» Article:

◇ ◇ ◇ ◇ ◇

Not surprisingly people raise some very practical considerations about making big changes in life – with obvious concerns being financial issues and time commitments. A far less obvious concern, but one that does ultimately reveal itself as a major factor, is a reluctance to let go – to let go of things from the past and to move on.

To be fair it is something which I have not been good at, and it took a recent event to point this out to me.

I finally sold the old Lexus 300. There were of course several sensible reasons why I should: Expensive to run, and with a home based business these days, not much of that expense was allowable to tax. Awkward to park, I never mastered it. Hopeless on snow covered roads, now a regular feature of our winter.

Yet all these reasons were suddenly questioned the day the old boy was traded in for a used but un-abused VW Golf. An unexpected moment of sentimentality came over me as I thought about losing some of its comforts and indulgences. But more than this, it was the thought that I was giving up my symbol of success, my big executive car.

Just how big an issue this was, or how it connected with a 20 year old grudge only fully emerged a few days later. By now I was happily enjoying the benefits of the Golf. It is easy to park. The fuel gauge needle does not plummet to empty. But it was when a business colleague said “You have come down in the world a bit” that I discovered the biggest benefit. His comment triggered memories of redundancy 20 years ago. Of the blow at losing a big job with all the disappointments that meant. He caused me to see that the Lexus was my way of denying all this, and dwelling unwittingly in the past. Suddenly I not only felt good about driving the Golf, I felt relieved of a hang up. I had finally let go.

A short guide to letting go

  1. Be alert to the problem:There are certain to be events in your past that have caused embedded feelings of regret, injustice, disappointment, even shame. They work away in the background distracting and nibbling away at your attitudes towards life.
  2. Look out for the clues: The habits and routines that are the ways you have always done things. The mementoes of the past that on reflection you now see to connect with these events.
  3. Create your hang ups inventory: Write them all down. When you plan to commit yourself to goals or actions then writing them down adds to their reality and the intent that you attach to them.
  4. Have a mental de-clutter:Remember the old adage that everything starts with a thought? How you feel about anything and everything happens because of a thought. I get anxious when up a ladder because I think about falling. All those things from the past you feel angry, sad, ashamed of, tell yourself you are not going to feel that way any more. Tell yourself you are moving on.
  5. Have a physical de-clutter:Take that hang-ups inventory you wrote out and ceremoniously throw it away. Put it through the shredder. Roll it up into a ball and chuck it over your shoulder into the wastepaper bin. Burn it on your stove. Do it with purpose and feeling!
  6. Have a behaviour change: Change those “old way” habits and routines. Get rid of those mementos.

For many people making the rest of your life the best of your life can mean making one or two major changes.

For some, making the rest of life the best simply means letting go of things from the past.

◇ ◇ ◇ ◇ ◇

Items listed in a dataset
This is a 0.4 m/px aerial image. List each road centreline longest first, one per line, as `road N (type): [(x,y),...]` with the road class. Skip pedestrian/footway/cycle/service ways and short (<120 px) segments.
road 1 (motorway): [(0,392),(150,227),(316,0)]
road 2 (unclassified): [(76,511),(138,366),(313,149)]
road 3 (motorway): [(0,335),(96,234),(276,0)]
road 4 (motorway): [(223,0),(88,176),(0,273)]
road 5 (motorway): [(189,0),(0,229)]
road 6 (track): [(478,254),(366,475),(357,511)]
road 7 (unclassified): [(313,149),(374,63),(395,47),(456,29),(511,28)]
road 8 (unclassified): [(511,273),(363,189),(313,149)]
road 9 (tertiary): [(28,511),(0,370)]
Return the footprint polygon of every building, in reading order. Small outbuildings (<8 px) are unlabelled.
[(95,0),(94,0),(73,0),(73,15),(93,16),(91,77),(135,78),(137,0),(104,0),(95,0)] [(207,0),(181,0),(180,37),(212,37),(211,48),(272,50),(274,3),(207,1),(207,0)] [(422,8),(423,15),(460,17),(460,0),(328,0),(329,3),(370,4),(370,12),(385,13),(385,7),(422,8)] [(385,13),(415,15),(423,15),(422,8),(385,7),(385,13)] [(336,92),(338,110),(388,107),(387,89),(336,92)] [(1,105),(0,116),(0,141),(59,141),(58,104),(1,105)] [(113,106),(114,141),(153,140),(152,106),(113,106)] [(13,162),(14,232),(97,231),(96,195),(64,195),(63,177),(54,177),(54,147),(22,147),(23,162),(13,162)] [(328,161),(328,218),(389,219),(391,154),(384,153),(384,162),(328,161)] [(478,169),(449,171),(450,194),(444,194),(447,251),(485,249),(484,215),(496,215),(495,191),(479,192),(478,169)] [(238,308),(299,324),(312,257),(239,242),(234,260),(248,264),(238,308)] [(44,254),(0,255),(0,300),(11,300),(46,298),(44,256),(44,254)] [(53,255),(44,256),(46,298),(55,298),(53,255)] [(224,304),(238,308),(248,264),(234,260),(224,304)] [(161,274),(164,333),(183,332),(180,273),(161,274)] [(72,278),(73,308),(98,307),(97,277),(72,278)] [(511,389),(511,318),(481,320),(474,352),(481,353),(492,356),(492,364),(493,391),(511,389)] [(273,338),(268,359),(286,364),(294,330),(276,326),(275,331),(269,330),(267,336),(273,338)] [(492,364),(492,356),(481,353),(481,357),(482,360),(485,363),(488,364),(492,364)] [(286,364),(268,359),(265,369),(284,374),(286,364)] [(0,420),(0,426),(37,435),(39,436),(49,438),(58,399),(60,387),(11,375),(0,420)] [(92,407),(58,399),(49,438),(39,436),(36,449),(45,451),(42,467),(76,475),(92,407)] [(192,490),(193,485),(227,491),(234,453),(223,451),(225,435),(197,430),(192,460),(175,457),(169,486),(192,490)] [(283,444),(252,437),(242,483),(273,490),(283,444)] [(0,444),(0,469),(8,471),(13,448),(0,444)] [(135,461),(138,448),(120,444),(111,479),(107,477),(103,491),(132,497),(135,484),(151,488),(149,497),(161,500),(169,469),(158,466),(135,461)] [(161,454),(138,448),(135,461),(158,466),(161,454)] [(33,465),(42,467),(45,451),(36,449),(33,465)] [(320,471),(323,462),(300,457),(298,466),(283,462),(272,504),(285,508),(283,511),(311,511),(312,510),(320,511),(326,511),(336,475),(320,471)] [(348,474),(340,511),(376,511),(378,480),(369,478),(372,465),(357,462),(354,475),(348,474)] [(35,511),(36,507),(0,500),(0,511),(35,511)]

◇ ◇ ◇ ◇ ◇

» Short exercise:
In the article on letting go, what car was the old Lexus traded in for?

» Written response:
A used but un-abused VW Golf.